Digital asset investment products experienced a significant rebound last week, attracting $1.9 billion in inflows following a prolonged period of outflows. This surge comes in the wake of the US Federal Reserve’s recent decision to implement a “hawkish cut” to interest rates. Initially, investors appeared cautious in response to the September rate adjustment; however, a notable influx of $746 million occurred on Thursday and Friday as markets began to absorb the implications of the Fed’s move.
As a result of the latest influx, total assets under management (AUM) within the sector reached a year-to-date peak of $40.4 billion. This positions the sector to potentially match or surpass the full-year inflows of $48.6 billion recorded in 2024.
Regionally, the United States dominated the inflow numbers, contributing $1.8 billion. Other nations showed varying levels of participation, with Germany adding $51.6 million, Switzerland contributing $47.3 million, and Brazil bringing in $9.3 million. In contrast, Hong Kong experienced slight outflows amounting to $3.1 million.

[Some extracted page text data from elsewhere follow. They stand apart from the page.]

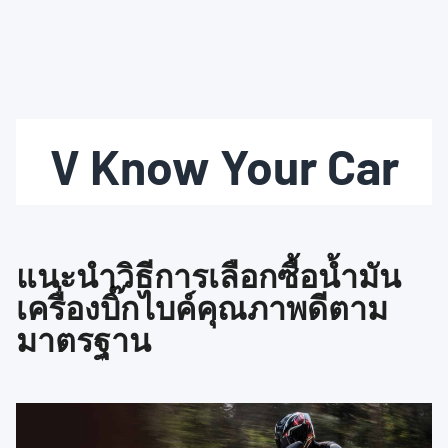
V Know Your Car
แนะนำวิธีการเลือกซื้อน้ำมัน
เครื่องบิ๊กไบค์คุณภาพดีตาม
มาตรฐาน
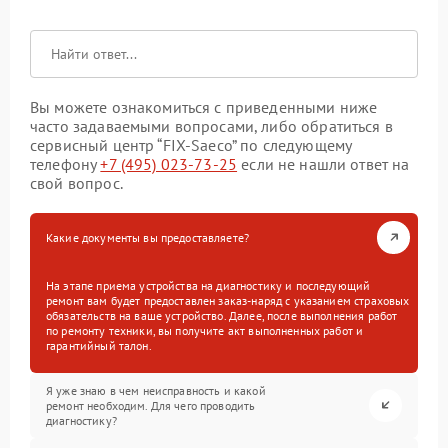
Вы можете ознакомиться с приведенными ниже
часто задаваемыми вопросами, либо обратиться в
сервисный центр “FIX-Saeco” по следующему
телефону
+7 (495) 023-73-25
если не нашли ответ на
свой вопрос.
Какие документы вы предоставляете?
На этапе приема устройства на диагностику и последующий
ремонт вам будет предоставлен заказ-наряд с указанием страховых
обязательств на ваше устройство. Далее, после выполнения работ
по ремонту техники, вы получите акт выполненных работ и
гарантийный талон.
Я уже знаю в чем неисправность и какой
ремонт необходим. Для чего проводить
диагностику?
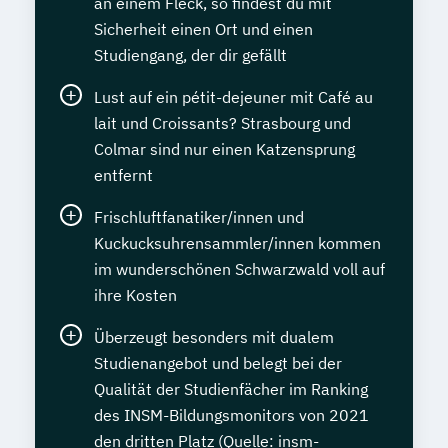
an einem Fleck, so findest du mit
Sicherheit einen Ort und einen
Studiengang, der dir gefällt
Lust auf ein pétit-dejeuner mit Café au
lait und Croissants? Strasbourg und
Colmar sind nur einen Katzensprung
entfernt
Frischluftfanatiker/innen und
Kuckucksuhrensammler/innen kommen
im wunderschönen Schwarzwald voll auf
ihre Kosten
Überzeugt besonders mit dualem
Studienangebot und belegt bei der
Qualität der Studienfächer im Ranking
des INSM-Bildungsmonitors von 2021
den dritten Platz (Quelle: insm-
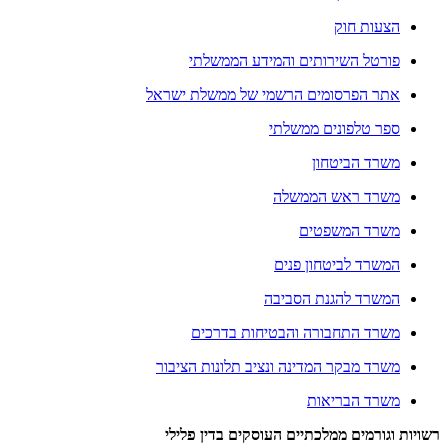
הצעות חוק
פורטל השירותים והמידע הממשלתי
אתר הפרסומים הרשמי של ממשלת ישראל
ספר טלפונים ממשלתי
משרד הביטחון
משרד ראש הממשלה
משרד המשפטים
המשרד לביטחון פנים
המשרד להגנת הסביבה
משרד התחבורה והבטיחות בדרכים
משרד מבקר המדינה ונציב תלונות הציבור
משרד הבריאות
רשויות וגורמים ממלכתיים העוסקים בדין פלילי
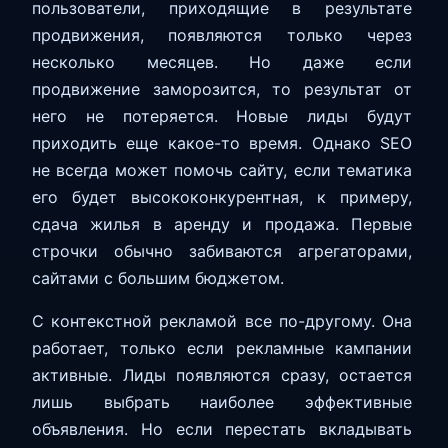
пользователи, приходящие в результате
продвижения, появляются только через
несколько месяцев. Но даже если
продвижение заморозится, то результат от
него не потеряется. Новые лиды будут
приходить еще какое-то время. Однако SEO
не всегда может помочь сайту, если тематика
его будет высококонкурентная, к примеру,
сдача жилья в аренду и продажа. Первые
строчки обычно забиваются агрегаторами,
сайтами с большим бюджетом.
С контекстной рекламой все по-другому. Она
работает, только если рекламные кампании
активные. Лиды появляются сразу, остается
лишь выбрать наиболее эффективные
объявления. Но если перестать вкладывать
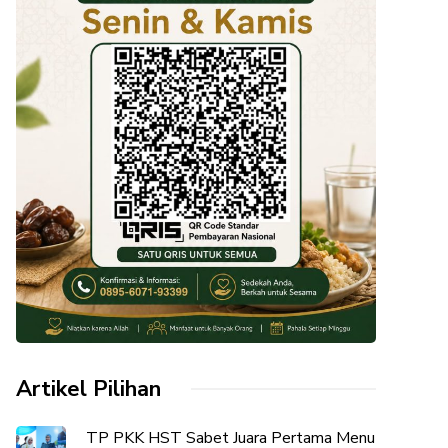
Artikel Pilihan
TP PKK HST Sabet Juara Pertama Menu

Bitcoin emerged as the largest beneficiary of the week’s inflows, garnering $977 million. The total AUM for Bitcoin funds now stands just below $184 billion. Conversely, short-Bitcoin products faced outflows of $3.5 million, reducing their AUM to a multi-year low of $83 million.
Ethereum funds also experienced substantial inflows, totaling $772 million, which propelled year-to-date net inflows to a record $12.6 billion and pushed total AUM to an all-time high of $40.3 billion. Other cryptocurrencies also saw notable gains, with Solana attracting $127.3 million and XRP receiving $69.4 million.
This latest surge in digital asset investment underscores a renewed investor confidence in the market, reflecting a shift in sentiment following the Federal Reserve’s interest rate adjustments.